## COLLECTED MATERIAL
########################################

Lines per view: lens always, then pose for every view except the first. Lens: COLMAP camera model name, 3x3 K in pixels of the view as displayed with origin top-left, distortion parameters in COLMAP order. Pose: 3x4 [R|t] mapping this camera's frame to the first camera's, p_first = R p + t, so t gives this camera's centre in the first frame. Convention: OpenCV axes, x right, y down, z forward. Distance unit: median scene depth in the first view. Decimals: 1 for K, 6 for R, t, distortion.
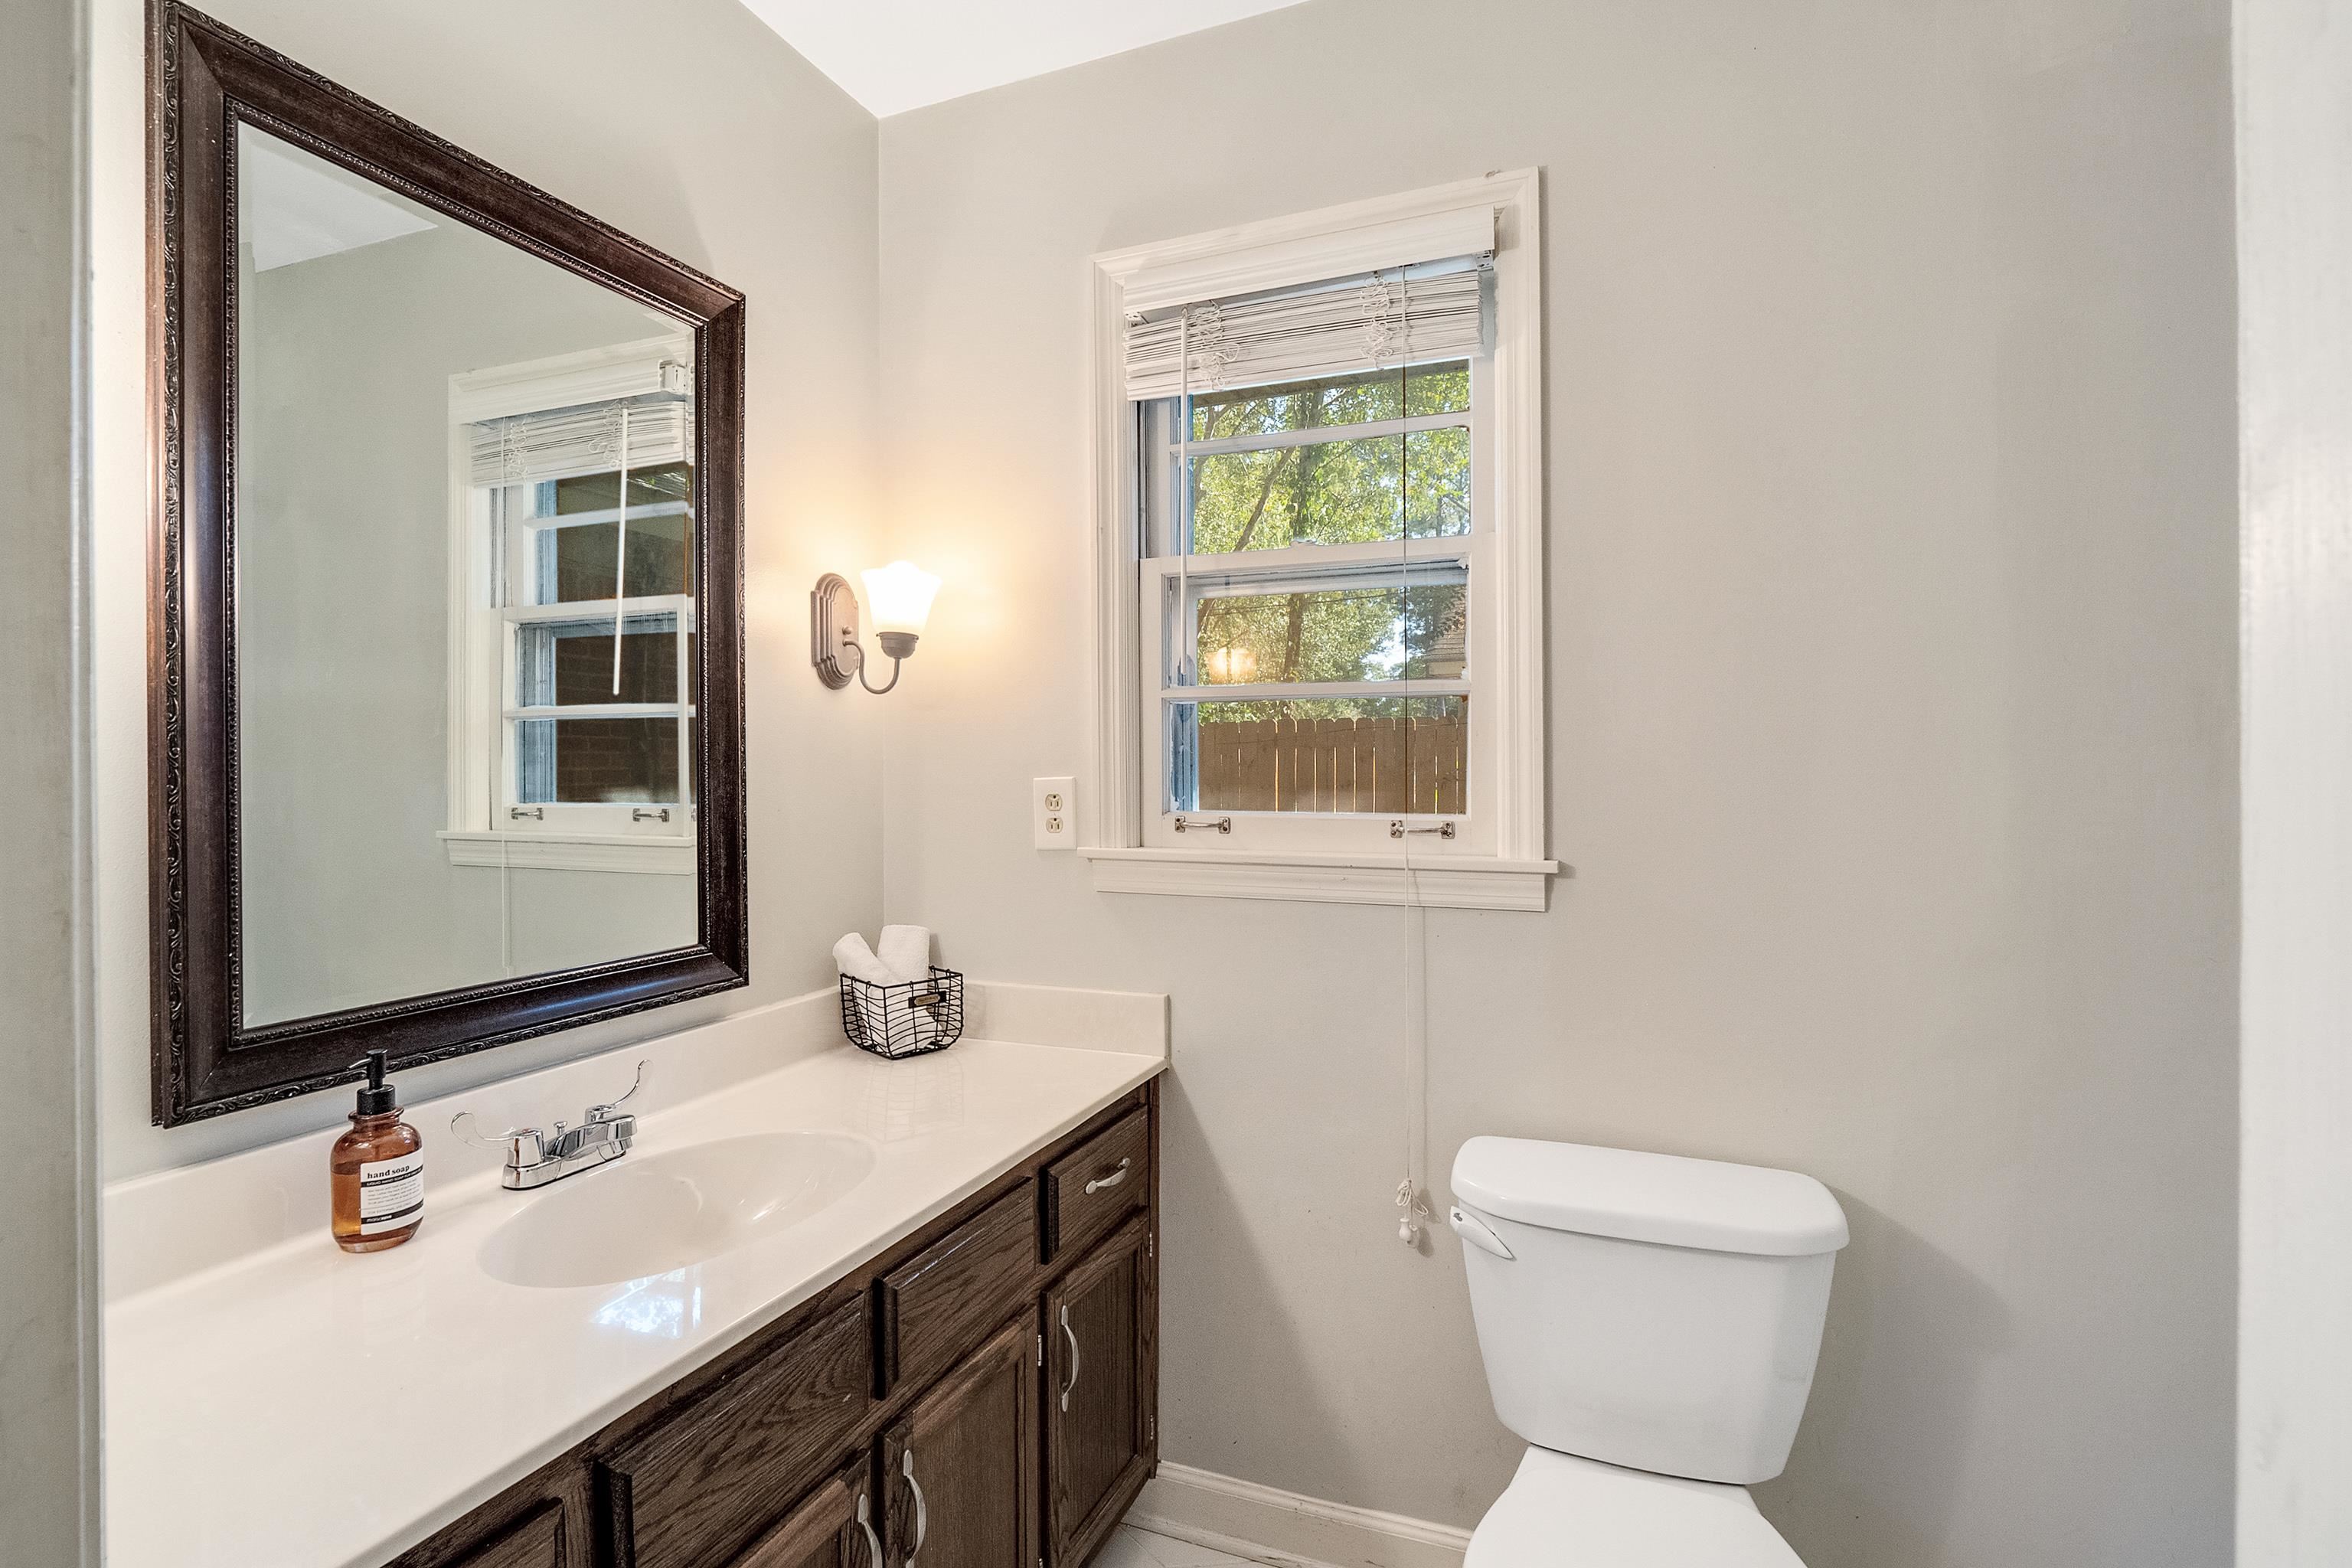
lens RADIAL K [[1119.2, 0, 1168.9], [0, 1119.2, 777.6], [0, 0, 1]] dist [-0.002884, -0.001569]
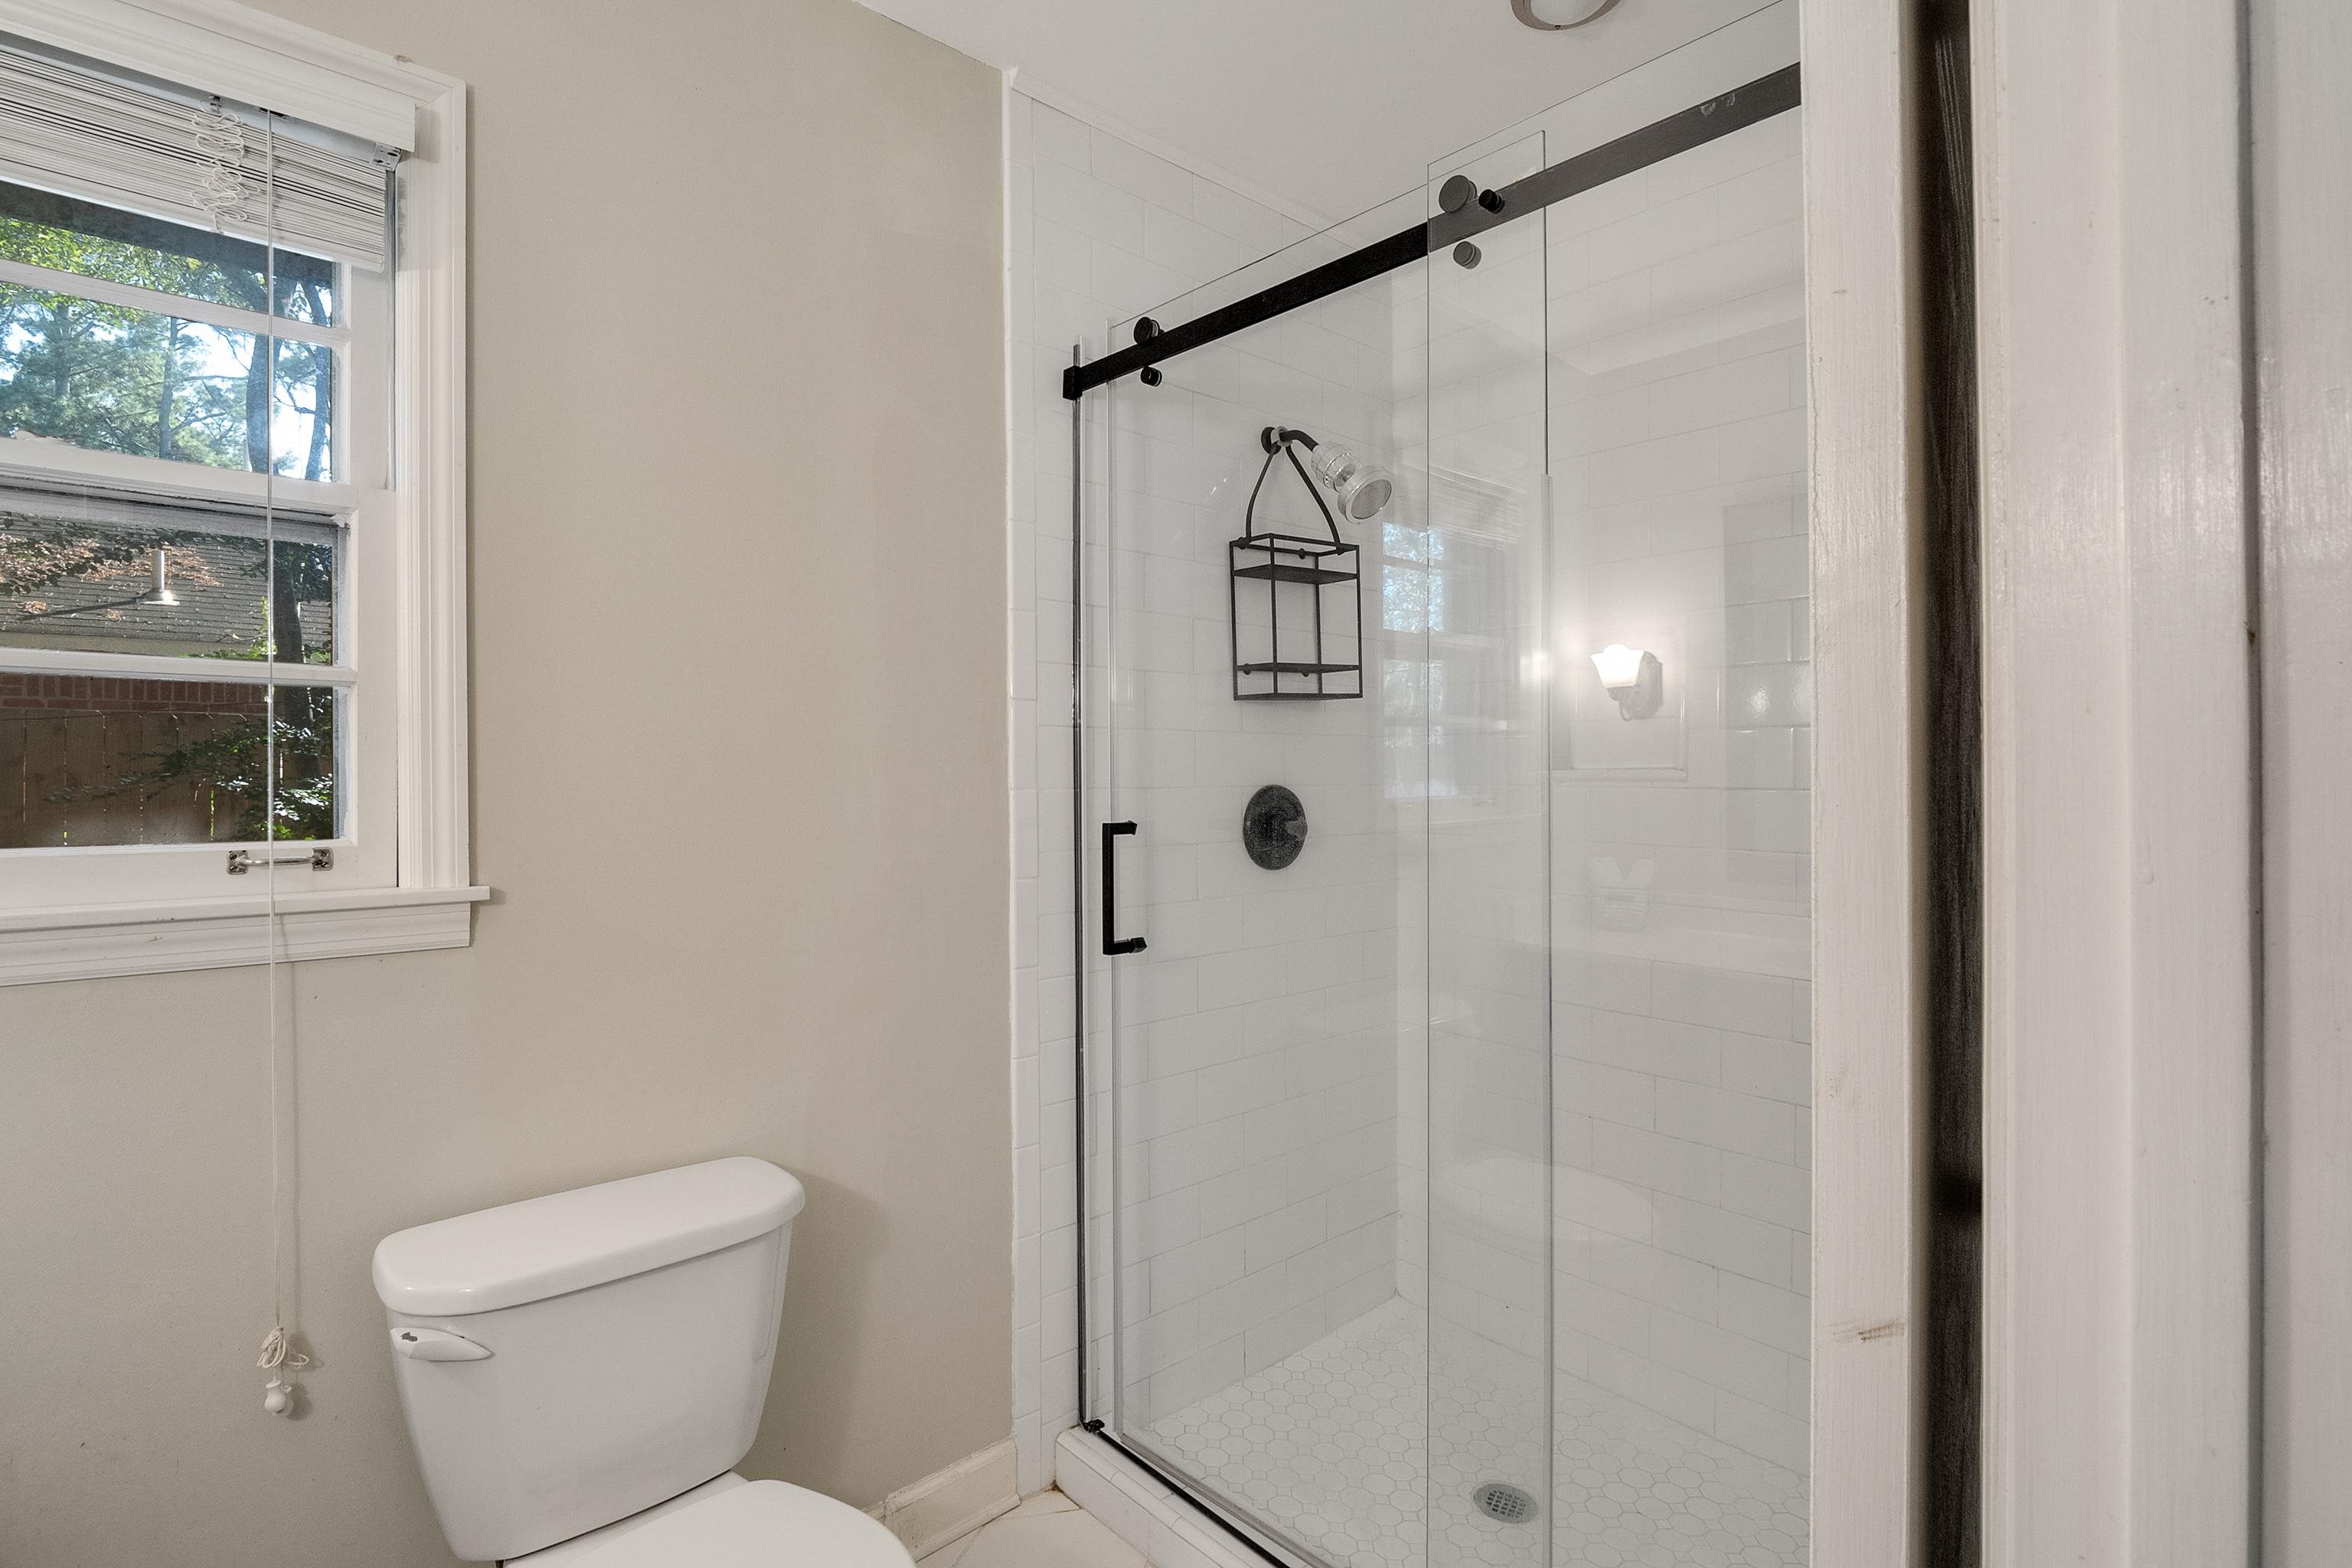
lens RADIAL K [[1119.2, 0, 1168.9], [0, 1119.2, 777.6], [0, 0, 1]] dist [-0.002884, -0.001569]
pose [[0.450726, 0.002589, 0.892659, -0.184652], [0.009390, 0.999927, -0.007641, 0.001678], [-0.892613, 0.011826, 0.450668, 0.127526]]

########################################

## REQUIRED ACTION
Print the data above in full and exactly as it appears, skipping the pictures.

## YOUR RESPONSE
Lines per view: lens always, then pose for every view except the first. Lens: COLMAP camera model name, 3x3 K in pixels of the view as displayed with origin top-left, distortion parameters in COLMAP order. Pose: 3x4 [R|t] mapping this camera's frame to the first camera's, p_first = R p + t, so t gives this camera's centre in the first frame. Convention: OpenCV axes, x right, y down, z forward. Distance unit: median scene depth in the first view. Decimals: 1 for K, 6 for R, t, distortion.
lens RADIAL K [[1119.2, 0, 1168.9], [0, 1119.2, 777.6], [0, 0, 1]] dist [-0.002884, -0.001569]
lens RADIAL K [[1119.2, 0, 1168.9], [0, 1119.2, 777.6], [0, 0, 1]] dist [-0.002884, -0.001569]
pose [[0.450726, 0.002589, 0.892659, -0.184652], [0.009390, 0.999927, -0.007641, 0.001678], [-0.892613, 0.011826, 0.450668, 0.127526]]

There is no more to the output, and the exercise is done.